Because endowing a scholarship is setting up a charity and donating to a University (the kind anyone donates to, at any rate—no one is endowing chairs at the University of Phoenix) is giving to an existing charity; the two probably have similar tax, feeling of giving back, and status/ego benefits, but the former is more work.
As charities, universities massage their financials to make themselves look better. They set the tuition rate. They determine the scholarship amounts. They bring in dollar-denominated donations, but the actual "charity" they provide is a nebulous value for the amount of additional knowledge and education the student would have been otherwise unable to acquire without paying more out of their own pocket in tuition. The university decides what that is worth anyway. They move $50k from one pocket to another, and then say they gave away $50k worth of education.
A private scholarship charity can't play those games, because the costs of education are set by someone else.
Now, you can argue that incentives sometimes get messed up, but that is the case for ALL charities/non-profits.
It is possible to set up a non-profit business such that the money that comes in goes out through different ports than the ownership outflow pipe. A typical setup for a corrupt non-profit is for managers of the business to earn above-market salaries, and to own for-profit businesses that "compete" for service contracts with the non-profit entity.

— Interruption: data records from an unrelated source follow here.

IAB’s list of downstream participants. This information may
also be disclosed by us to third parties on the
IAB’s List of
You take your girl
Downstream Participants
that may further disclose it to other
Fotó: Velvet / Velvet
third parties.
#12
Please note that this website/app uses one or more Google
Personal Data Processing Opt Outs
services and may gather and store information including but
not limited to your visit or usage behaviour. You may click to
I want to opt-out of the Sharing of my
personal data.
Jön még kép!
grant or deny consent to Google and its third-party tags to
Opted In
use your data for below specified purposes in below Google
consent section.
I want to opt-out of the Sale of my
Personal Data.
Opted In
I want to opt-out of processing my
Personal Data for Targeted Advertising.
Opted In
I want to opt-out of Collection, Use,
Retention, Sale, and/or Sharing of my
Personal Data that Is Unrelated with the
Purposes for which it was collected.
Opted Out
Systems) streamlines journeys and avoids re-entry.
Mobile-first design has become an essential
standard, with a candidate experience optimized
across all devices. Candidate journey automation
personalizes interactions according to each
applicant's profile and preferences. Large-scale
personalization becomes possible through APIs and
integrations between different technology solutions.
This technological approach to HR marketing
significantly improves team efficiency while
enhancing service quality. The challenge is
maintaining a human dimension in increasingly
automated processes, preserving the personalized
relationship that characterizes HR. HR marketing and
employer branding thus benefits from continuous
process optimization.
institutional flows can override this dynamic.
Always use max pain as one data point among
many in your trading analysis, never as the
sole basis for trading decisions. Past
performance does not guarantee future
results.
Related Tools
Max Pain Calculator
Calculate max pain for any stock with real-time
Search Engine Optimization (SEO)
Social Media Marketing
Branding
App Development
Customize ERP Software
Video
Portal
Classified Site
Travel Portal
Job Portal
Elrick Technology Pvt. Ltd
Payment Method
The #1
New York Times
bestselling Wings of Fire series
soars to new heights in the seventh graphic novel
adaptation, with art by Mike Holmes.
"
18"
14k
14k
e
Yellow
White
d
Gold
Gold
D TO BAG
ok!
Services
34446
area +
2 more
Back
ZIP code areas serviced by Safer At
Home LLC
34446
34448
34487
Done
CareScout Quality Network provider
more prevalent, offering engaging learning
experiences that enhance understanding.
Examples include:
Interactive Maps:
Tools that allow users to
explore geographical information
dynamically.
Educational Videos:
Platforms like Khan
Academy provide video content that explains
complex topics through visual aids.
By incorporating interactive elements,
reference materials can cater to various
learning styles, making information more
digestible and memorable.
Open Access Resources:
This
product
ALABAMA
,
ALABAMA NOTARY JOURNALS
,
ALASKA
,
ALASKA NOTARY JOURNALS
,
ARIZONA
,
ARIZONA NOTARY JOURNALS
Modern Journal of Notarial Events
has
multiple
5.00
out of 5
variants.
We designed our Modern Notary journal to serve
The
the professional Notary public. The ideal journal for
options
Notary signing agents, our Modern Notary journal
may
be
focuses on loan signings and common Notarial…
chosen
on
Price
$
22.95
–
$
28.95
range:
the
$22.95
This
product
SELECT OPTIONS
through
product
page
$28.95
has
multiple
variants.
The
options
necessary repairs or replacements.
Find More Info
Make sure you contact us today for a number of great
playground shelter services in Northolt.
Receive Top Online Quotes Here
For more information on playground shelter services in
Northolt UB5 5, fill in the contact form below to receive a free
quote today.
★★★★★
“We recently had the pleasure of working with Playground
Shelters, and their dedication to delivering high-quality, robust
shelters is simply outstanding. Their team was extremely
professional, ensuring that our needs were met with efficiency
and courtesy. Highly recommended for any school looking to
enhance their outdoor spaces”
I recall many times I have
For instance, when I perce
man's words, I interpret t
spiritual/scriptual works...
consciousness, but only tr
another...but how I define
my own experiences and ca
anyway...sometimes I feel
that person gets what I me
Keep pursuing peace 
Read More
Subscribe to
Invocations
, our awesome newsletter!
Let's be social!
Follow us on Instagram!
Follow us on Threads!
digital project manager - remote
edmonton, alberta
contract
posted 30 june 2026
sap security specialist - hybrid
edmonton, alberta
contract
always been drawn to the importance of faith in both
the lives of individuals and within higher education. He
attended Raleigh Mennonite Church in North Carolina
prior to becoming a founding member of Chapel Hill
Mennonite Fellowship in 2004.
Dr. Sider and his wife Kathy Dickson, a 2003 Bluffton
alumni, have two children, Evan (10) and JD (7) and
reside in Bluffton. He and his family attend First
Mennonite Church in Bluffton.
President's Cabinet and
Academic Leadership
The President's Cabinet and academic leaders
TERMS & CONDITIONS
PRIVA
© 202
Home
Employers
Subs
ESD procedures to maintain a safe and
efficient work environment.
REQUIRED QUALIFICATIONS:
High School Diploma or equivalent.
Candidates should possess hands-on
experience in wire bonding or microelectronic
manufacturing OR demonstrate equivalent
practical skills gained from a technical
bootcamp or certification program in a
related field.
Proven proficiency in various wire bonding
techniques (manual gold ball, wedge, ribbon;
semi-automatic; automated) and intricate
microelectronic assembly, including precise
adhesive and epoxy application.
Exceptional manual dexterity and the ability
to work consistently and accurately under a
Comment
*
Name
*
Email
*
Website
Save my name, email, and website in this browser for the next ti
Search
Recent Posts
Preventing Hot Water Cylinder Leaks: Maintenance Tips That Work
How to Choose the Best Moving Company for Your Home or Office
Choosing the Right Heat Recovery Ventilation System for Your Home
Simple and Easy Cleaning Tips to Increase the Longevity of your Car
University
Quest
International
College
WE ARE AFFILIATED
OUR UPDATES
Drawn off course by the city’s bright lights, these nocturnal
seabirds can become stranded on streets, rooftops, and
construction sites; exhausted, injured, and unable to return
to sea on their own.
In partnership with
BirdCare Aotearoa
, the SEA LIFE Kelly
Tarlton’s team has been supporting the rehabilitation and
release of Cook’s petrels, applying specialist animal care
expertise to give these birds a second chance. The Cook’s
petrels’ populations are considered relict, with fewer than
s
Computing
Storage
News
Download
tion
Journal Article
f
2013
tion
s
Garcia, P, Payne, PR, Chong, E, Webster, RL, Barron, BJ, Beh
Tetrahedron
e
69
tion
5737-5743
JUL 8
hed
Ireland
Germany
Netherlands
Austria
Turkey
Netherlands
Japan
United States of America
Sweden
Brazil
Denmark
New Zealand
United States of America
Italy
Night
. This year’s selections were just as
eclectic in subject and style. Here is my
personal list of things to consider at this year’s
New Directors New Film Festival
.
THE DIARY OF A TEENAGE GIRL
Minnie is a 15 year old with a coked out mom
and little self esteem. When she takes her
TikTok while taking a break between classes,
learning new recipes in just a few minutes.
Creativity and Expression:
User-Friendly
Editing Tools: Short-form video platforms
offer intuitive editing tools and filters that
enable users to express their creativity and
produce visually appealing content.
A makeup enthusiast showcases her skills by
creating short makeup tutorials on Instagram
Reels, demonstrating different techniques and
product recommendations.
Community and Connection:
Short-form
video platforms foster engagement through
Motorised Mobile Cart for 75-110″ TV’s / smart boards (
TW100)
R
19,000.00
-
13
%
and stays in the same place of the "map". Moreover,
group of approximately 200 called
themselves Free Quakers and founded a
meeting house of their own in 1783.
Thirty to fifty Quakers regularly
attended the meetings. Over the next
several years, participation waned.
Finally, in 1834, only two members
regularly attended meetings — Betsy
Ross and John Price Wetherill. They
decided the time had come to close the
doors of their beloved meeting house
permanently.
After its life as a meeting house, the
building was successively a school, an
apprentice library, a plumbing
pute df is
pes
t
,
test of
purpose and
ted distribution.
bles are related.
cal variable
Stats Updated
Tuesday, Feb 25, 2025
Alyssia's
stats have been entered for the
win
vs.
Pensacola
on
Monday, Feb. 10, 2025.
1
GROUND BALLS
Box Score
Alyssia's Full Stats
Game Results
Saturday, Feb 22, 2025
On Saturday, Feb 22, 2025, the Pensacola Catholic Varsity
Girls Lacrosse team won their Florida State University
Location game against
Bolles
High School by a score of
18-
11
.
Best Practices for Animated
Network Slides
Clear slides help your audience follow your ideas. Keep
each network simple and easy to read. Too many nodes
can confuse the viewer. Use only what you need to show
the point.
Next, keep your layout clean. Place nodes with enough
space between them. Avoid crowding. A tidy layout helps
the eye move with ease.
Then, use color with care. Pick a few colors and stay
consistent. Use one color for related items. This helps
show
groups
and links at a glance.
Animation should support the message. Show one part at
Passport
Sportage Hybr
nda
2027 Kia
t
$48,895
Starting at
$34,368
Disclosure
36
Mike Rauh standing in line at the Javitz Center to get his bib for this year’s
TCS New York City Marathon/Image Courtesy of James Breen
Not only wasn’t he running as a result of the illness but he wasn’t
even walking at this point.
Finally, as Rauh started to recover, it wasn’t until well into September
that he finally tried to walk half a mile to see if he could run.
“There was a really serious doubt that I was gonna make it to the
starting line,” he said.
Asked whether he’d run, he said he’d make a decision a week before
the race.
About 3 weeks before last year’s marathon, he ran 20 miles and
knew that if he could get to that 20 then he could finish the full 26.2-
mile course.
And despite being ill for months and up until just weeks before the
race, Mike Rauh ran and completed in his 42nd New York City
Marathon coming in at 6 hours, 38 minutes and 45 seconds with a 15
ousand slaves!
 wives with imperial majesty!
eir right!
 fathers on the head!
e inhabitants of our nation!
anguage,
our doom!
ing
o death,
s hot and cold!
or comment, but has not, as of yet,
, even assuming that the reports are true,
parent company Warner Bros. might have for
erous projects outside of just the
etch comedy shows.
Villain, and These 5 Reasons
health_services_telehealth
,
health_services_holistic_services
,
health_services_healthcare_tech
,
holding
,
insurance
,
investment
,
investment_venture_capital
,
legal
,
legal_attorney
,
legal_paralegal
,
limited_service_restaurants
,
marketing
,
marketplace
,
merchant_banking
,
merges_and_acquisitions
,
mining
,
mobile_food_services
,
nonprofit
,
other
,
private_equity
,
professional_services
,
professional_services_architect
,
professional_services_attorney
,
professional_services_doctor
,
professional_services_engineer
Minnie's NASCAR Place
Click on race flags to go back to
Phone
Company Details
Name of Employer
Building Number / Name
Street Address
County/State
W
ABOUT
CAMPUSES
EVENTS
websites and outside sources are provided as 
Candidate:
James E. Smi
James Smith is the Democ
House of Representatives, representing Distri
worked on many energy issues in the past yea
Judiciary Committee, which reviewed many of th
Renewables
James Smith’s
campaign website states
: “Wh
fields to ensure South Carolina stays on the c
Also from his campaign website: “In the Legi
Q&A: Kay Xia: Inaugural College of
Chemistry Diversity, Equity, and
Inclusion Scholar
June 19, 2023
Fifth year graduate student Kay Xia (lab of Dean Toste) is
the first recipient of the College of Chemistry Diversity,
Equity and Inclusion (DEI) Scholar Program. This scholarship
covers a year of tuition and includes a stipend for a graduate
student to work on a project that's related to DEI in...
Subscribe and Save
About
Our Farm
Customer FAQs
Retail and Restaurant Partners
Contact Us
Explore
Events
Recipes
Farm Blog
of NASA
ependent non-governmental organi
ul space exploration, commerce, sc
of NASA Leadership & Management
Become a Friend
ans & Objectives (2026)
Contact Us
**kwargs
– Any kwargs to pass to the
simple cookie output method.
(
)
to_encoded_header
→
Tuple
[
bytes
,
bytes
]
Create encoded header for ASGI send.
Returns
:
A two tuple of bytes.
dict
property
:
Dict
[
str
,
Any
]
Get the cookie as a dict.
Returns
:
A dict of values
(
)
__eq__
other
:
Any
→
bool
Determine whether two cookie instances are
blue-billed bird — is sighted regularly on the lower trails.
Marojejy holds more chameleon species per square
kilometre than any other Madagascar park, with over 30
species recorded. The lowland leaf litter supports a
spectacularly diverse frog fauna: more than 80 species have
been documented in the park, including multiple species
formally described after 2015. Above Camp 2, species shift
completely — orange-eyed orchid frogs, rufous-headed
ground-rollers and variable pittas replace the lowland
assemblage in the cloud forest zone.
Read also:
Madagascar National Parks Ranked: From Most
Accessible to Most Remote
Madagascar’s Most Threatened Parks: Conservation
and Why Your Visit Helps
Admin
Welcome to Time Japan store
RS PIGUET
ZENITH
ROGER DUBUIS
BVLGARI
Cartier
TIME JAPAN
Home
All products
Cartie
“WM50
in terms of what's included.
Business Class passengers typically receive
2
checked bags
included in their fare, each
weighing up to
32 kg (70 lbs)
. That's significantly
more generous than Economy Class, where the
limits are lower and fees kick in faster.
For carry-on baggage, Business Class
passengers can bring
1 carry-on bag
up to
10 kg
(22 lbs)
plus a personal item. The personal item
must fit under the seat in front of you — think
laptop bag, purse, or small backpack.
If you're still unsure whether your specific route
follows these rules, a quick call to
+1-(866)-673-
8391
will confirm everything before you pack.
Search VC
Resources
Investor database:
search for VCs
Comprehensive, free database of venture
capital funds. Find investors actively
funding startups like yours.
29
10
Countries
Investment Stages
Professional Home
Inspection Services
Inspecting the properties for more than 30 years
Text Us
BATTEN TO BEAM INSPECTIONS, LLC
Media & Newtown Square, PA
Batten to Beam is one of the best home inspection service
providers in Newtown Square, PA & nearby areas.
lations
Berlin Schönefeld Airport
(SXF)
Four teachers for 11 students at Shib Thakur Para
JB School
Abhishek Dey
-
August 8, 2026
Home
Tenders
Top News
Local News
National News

For example, Jack Grift establishes a non-profit charity for orphan children with fantods. He works the circuit and manages to fund it to the tune of $1M per year. He leases a nice office space in a building owned by Jack Grift AAA Office Space, and contracts with Jack Grift Janitorial Services to empty the trash can, and sets the charity's salary for CEO at $250k/year, and Chief Revenue Officer at $100k/year, plus a bonus of 5% of incoming donations. Jack, of course, holds both positions. He gets $250k as CEO, $150k as CRO, $100k as his own landlord, and $50k for taking out his own trash. He rolls $440k into uncapturable overhead, marketing, and fundraising efforts, and still has $10k left to supply orphans with copies of both Huck Finn and Tom Sawyer.
The finances of universities are even more obfuscated, but it is undeniable that some university employees have the power to spend the organization's money for their own personal benefit. Catered faculty luncheons. Campus beautification in and around personal offices. Settlements from the university to forestall civil suits based on personal indiscretions. Premium parking spaces. These expenditures may, in fact, be justified by the mission of the university, but it is impossible for me to audit any given university's accounting books to make that determination for myself before deciding whether I want to give them more money than they demand on their invoices.
There are a lot of outflow pipes for business revenues. Non-profits only close one of them.